Before 1805, although black Bostonians could attend white churches, they generally faced discrimination. They were assigned seats only in the balconies and were not given voting privileges.

Thomas Paul, a Black American preacher from New Hampshire, led worship meetings for blacks at Faneuil Hall. Paul, with twenty of his members, officially formed the First African Baptist Church on August 8, 1805. In the same year, land was purchased for a building. The African Meeting House, as it came to be commonly called, was completed the next year. At the public dedication on December 6, 1806, the first-floor pews were reserved for all those "benevolently disposed to the Africans," while the black members sat in the balcony of their new meeting house.

====Ministers====
- Thomas Paul, c. 1805–1829
- John Peck, c. 1830
- Washington Christian, c. 1831
- Thomas Ritchie, c. 1832
- Samuel Gooch, c. 1833–1834
- John Given, c. 1835
- Armstrong W. Archer, c. 1837
- George H. Black, c. 1838–1840
- John T. Raymond, c. 1841–1845
- William B. Serrington, c. 1848–1849
- William Thompson, c. 1851–1853
- Thomas Henson, c. 1856–1858
- J. Sella Martin, c. 1860–1862
- H. H. White, c. 1864

===School (1806–1835)===
In the early 1800s, Primus Hall had established a school in his home. He sought funding from the community, including Black American sailors, to pay for expenses to run the school. Unsuccessful in attempts to establish a public school with the city of Boston in 1800, he moved his school to the African Meeting House by 1806. Hall continued fund-raising to support the Black American school until 1835.

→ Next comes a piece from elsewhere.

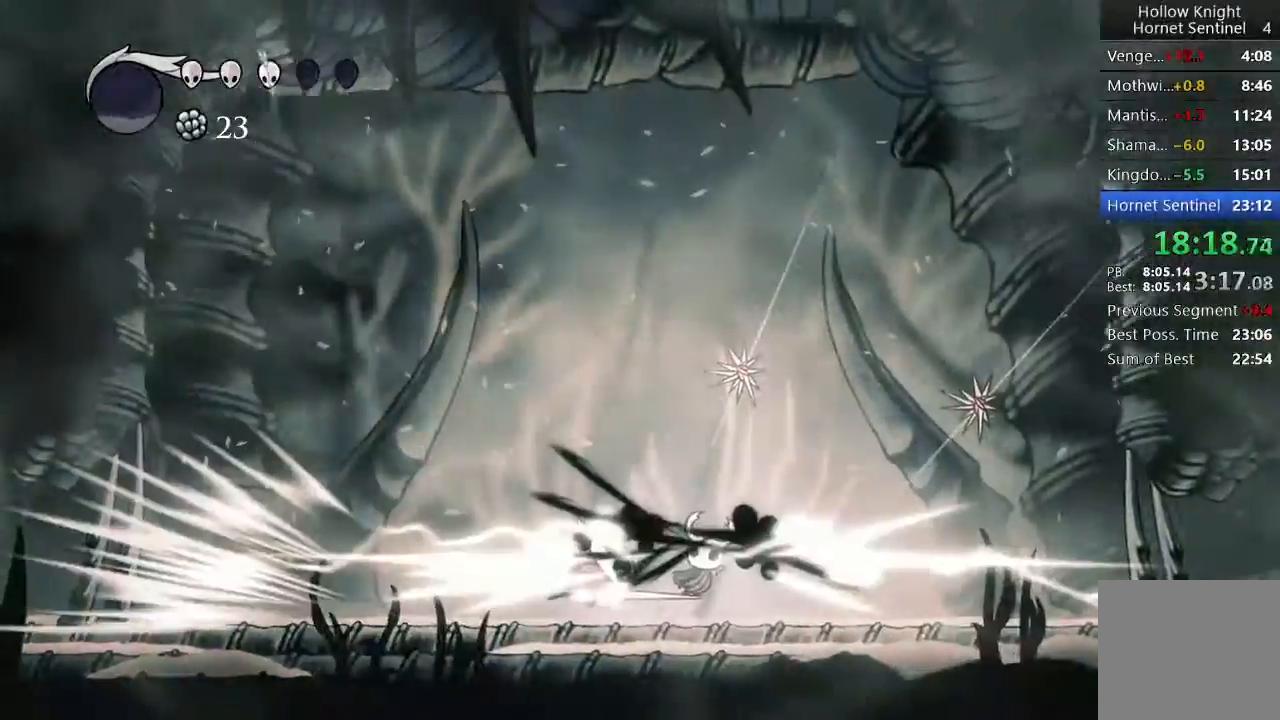
{"dt_ms": 500, "buttons": ["DPAD_LEFT"], "left_stick": "center", "events": [[100, "DPAD_RIGHT", "up"], [117, "A", "up"], [117, "DPAD_LEFT", "down"]]}
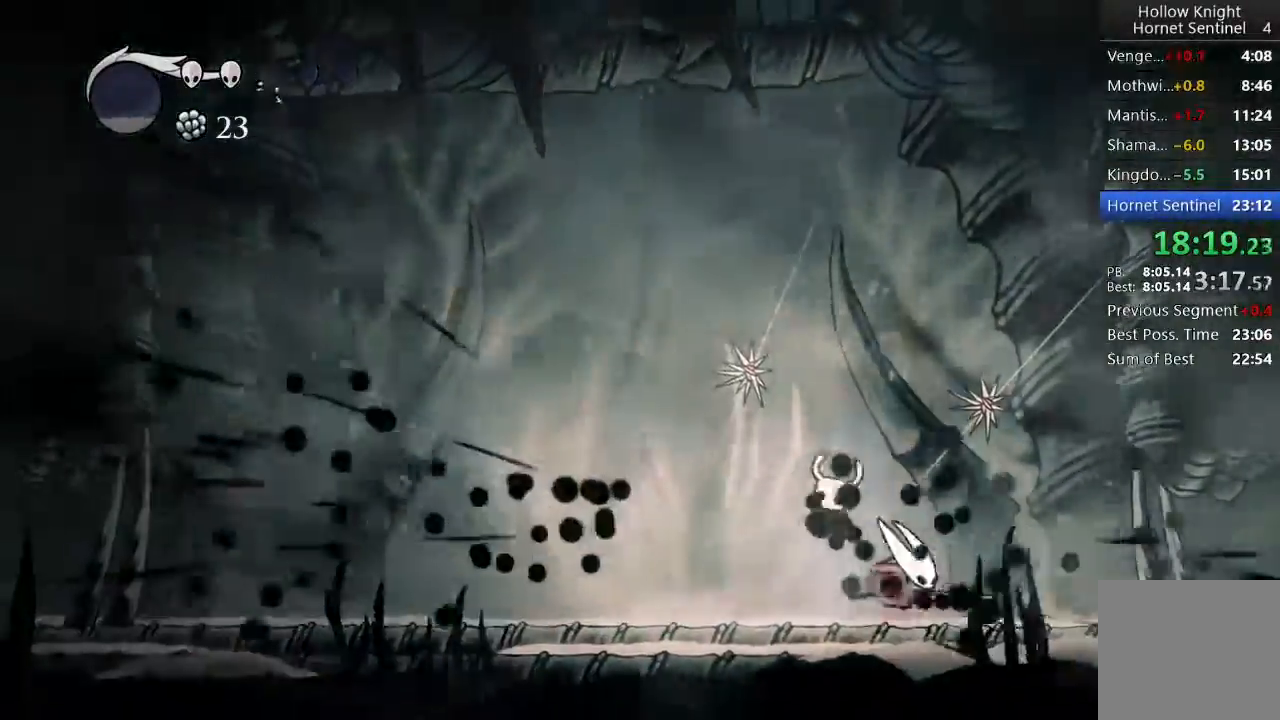
{"dt_ms": 500, "buttons": ["X", "DPAD_RIGHT"], "left_stick": "center", "events": [[83, "X", "down"], [117, "DPAD_LEFT", "up"], [183, "DPAD_RIGHT", "down"], [183, "X", "up"], [417, "X", "down"]]}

Besides inspiring Boston's Black Americans to pursue justice and quality in education, the school offered them opportunities for employment and economic growth, which in turn provided funds for future generations of Black American Bostonians to pursue higher education.

The Abiel Smith School was built in 1834 following the donation of $2,000 (~$ in ) by Abiel Smith. The primary and grammar school was the first building built as a public school for Black Americans in the country. In 1835, all Black American children in Boston were assigned to the Smith school, which replaced the basement school in the African Meeting House.

===Civic activities (1832 and Civil War) ===
The African Meeting House became known as the Black Faneuil Hall during the abolitionist movement. On January 6, 1832, William Lloyd Garrison founded the New England Anti-Slavery Society here. During the Civil War, Frederick Douglass and others recruited soldiers here for the 54th and 55th Massachusetts Regiments.

===Synagogue (late 19th century – 1972)===
At the end of the 19th century, when the black community began to migrate to the South End and Roxbury, the building was sold to a Jewish congregation, Anshei Lubavitch. They were the new immigrants in the city and living on Beacon Hill and in the North End. It served as a synagogue until 1972, when it was acquired by the Museum of African American History and adapted as a museum.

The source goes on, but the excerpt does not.